İlişkiler, kariyer, sağlık ve kişisel konularla ilgili olumsuz düşüncelerin ruh sağlığımız için zararlı olduğu kabul edilir. Kötü durumları önceden düşünmek de gereksiz olarak kabul edilir, çünkü kişinin düşünme tarzı hayata bakışını etkiler. Bu düşünceler, bir kişinin sağlıklı yaşam tarzını ciddi şekilde etkileyebilecek karamsar bir düşünme biçimine neden olabilir.
Tutarlı bir şekilde düşünerek ve hissederek, kişi zaten depresyon yaşıyor olabilir. Bu durumla uğraşan bir kişi, enerji ve konsantrasyon eksikliği ile birlikte, görünürde hiçbir neden olmaksızın huzursuz hissedebilir. Depresyon tek seferlik bir olay değildir. Kişi hayatının bir döneminde depresyon yaşamışsa, tekrarlama şansı yüksektir. Bazı insanlar çeşitli şekillerde depresyon sergiler. Bunun semptomları şunlar olabilir: sürekli üzüntü, gerginlik ve sinirlilik duyguları; önemli kilo alımı veya kaybı ile iştahta değişiklik; huzursuzluk; uyku düzeninde değişiklik; olağan hobileri ve ilgi alanlarını yapma zevkinde azalma; karar verme becerilerinin eksikliği; suçluluk, değersizlik ve umutsuzluk duyguları; ve intihar ve ölüm düşünceleri.
Bu tür bir duygudan muzdarip insanlar, kendi aile üyelerinden bile başkalarından yardım istemeyebilir. Depresyonun kişinin ruh sağlığında bir hastalık olduğuna inanılıyor ve bunu tedavi etmek çok kritik olacak çünkü bu sadece hastayı değil, hayatındaki herkesi ve her şeyi etkileyebilir. Depresyonla uğraşan diğer insanlar, bazen bu olumsuz duyguların asla sona ermeyeceğine inanarak kendilerine zarar vermeye çalışırlar. Bu nedenle, herkesin depresyon belirtilerinin farkında olması ve bunun tedavi edilebilir bir hastalık olduğunu bilmesi gerekir.
Depresyon, kişiye ve çevresine bağlı olarak bir dizi faktörden kaynaklanır. Aile öyküsü, bu akıl sağlığı sorununa sahip olmada hayati bir rol oynar. Onu tetikleyen bir başka faktör de travma ve stresli durumlar olabilir. Ölüm, mali sorunlar, ilişki kopmaları ve hayatınızdaki değişiklikler (yeni bir iş, okuldan mezun olmak veya evlenmek) depresyonda hissetmenize katkıda bulunabilir. Bazı insanlar, genellikle hayata karşı olumsuz bir bakış açısına sahip oldukları veya düşük özgüvene sahip oldukları karamsarlık özelliğine de sahiptir. Fiziksel sağlık koşulları da depresyona neden olur. Kanser, HIV veya kalp hastalığı gibi ciddi hastalıklar depresif düşünceleri tetikleyebilir çünkü bu sağlık koşulları kişiyi zayıf ve stresli hale getirir. Depresyonda hissederek, bu tıbbi durumlar işleri olduğundan daha da kötüleştirebilir. Anksiyete, yeme bozuklukları, şizofreni ve özellikle madde bağımlılığı gibi diğer psikolojik bozukluklar, bir kişiyi kolayca depresyonda hissettirebilir.

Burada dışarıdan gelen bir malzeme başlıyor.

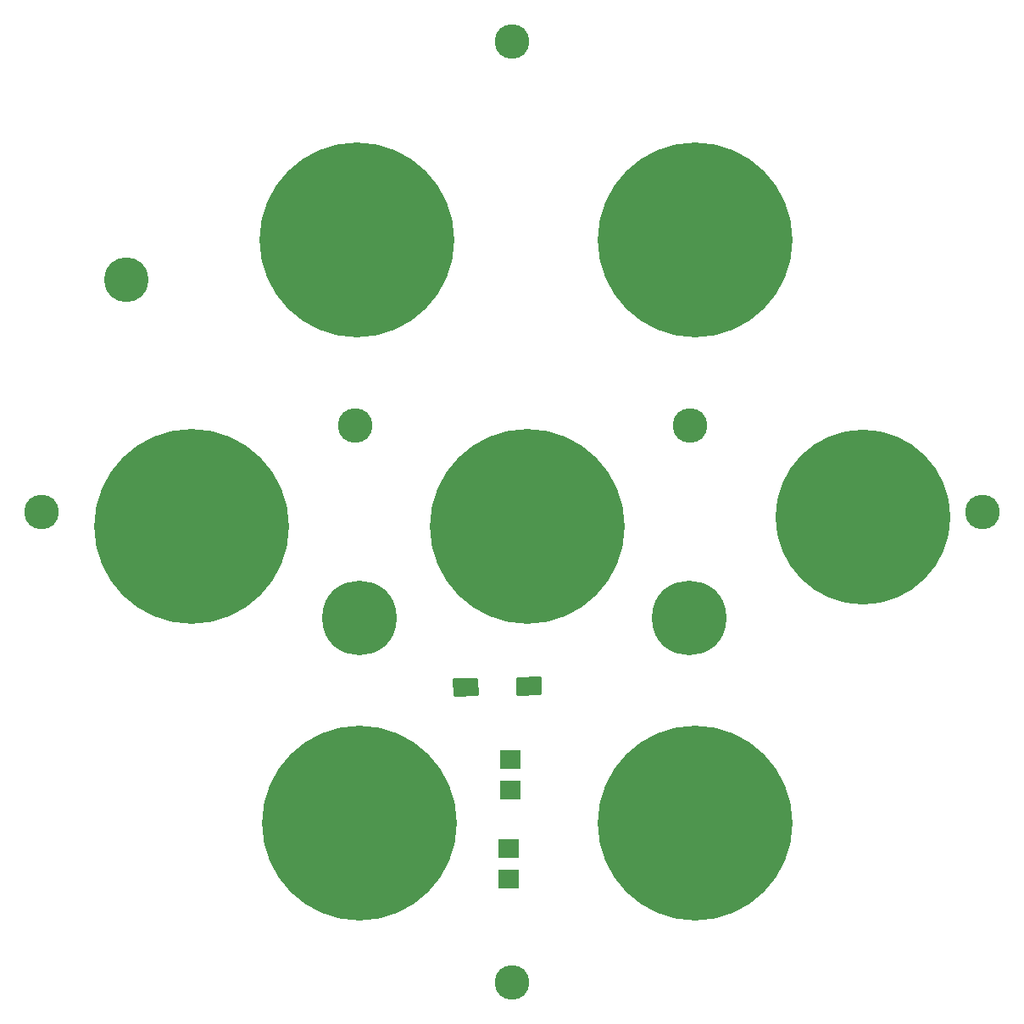
<source format=gts>
G04 MADE WITH FRITZING*
G04 WWW.FRITZING.ORG*
G04 DOUBLE SIDED*
G04 HOLES PLATED*
G04 CONTOUR ON CENTER OF CONTOUR VECTOR*
%ASAXBY*%
%FSLAX23Y23*%
%MOIN*%
%OFA0B0*%
%SFA1.0B1.0*%
%ADD10C,0.293464*%
%ADD11C,0.765905*%
%ADD12C,0.135984*%
%ADD13C,0.687165*%
%ADD14C,0.175354*%
%ADD15R,0.084803X0.072992*%
%ADD16C,0.000100*%
%ADD17C,0.010000*%
%LNMASK1*%
G90*
G70*
G54D10*
X2647Y1568D03*
X1351Y1568D03*
G54D11*
X2670Y3053D03*
G54D12*
X1334Y2324D03*
X2649Y2324D03*
G54D11*
X2010Y1927D03*
X692Y1927D03*
G54D13*
X3329Y1966D03*
G54D11*
X1341Y3053D03*
X1351Y761D03*
X2670Y761D03*
G54D14*
X435Y2898D03*
G54D12*
X1951Y3836D03*
X101Y1986D03*
X3802Y1986D03*
X1951Y135D03*
G54D15*
X1944Y890D03*
X1944Y1012D03*
X1937Y662D03*
X1937Y540D03*
G54D16*
G36*
X1812Y1329D02*
X1813Y1267D01*
X1723Y1265D01*
X1722Y1328D01*
X1812Y1329D01*
G37*
G54D17*
X1812Y1329D02*
X1813Y1267D01*
X1723Y1265D01*
X1722Y1328D01*
X1812Y1329D01*
D02*
G54D16*
G36*
X2060Y1334D02*
X2061Y1271D01*
X1971Y1269D01*
X1970Y1332D01*
X2060Y1334D01*
G37*
G54D17*
X2060Y1334D02*
X2061Y1271D01*
X1971Y1269D01*
X1970Y1332D01*
X2060Y1334D01*
D02*
G04 End of Mask1*
M02*
</source>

Depresyonda olmak, kişiyi içten dışa kötü hissettirebilir. Ancak doğru tedavi olan ilk adımı atarak depresyon kasıtlı olarak iyileştirilebilir. Depresyon tedavisi için özel olarak tasarlanmış birkaç ilaç vardır (aynı zamanda antidepresanlar olarak da bilinir). Depresyon duygularını ortadan kaldırmanın bir başka yolu da psikoterapidir. Duyguları ifade ederek ve bunu bir terapistle paylaşarak depresyon hafifletilebilir. Psikoterapi türleri, depresif hissetmeyle ilgili düşünce ve davranış kalıplarını tanımlamaya yardımcı olan bilişsel davranışçı terapiyi içerir. Kişilerarası terapi ise depresyon ve sorunlu ilişkiler arasındaki bağlantıyla ilgilenir. Daha uzun bir terapi süreci, depresyonu bir kişinin özellikle çocukluk döneminde deneyimlediği belirli olaylara ve çatışmalara bağlayan psiko-dinamik terapi olacaktır. Grup terapisi daha çok diğer depresif insanlarla etkileşim üzerine kuruludur, terapistle kaba deneyimler paylaşır ve aynı zamanda danışmanlık sunar.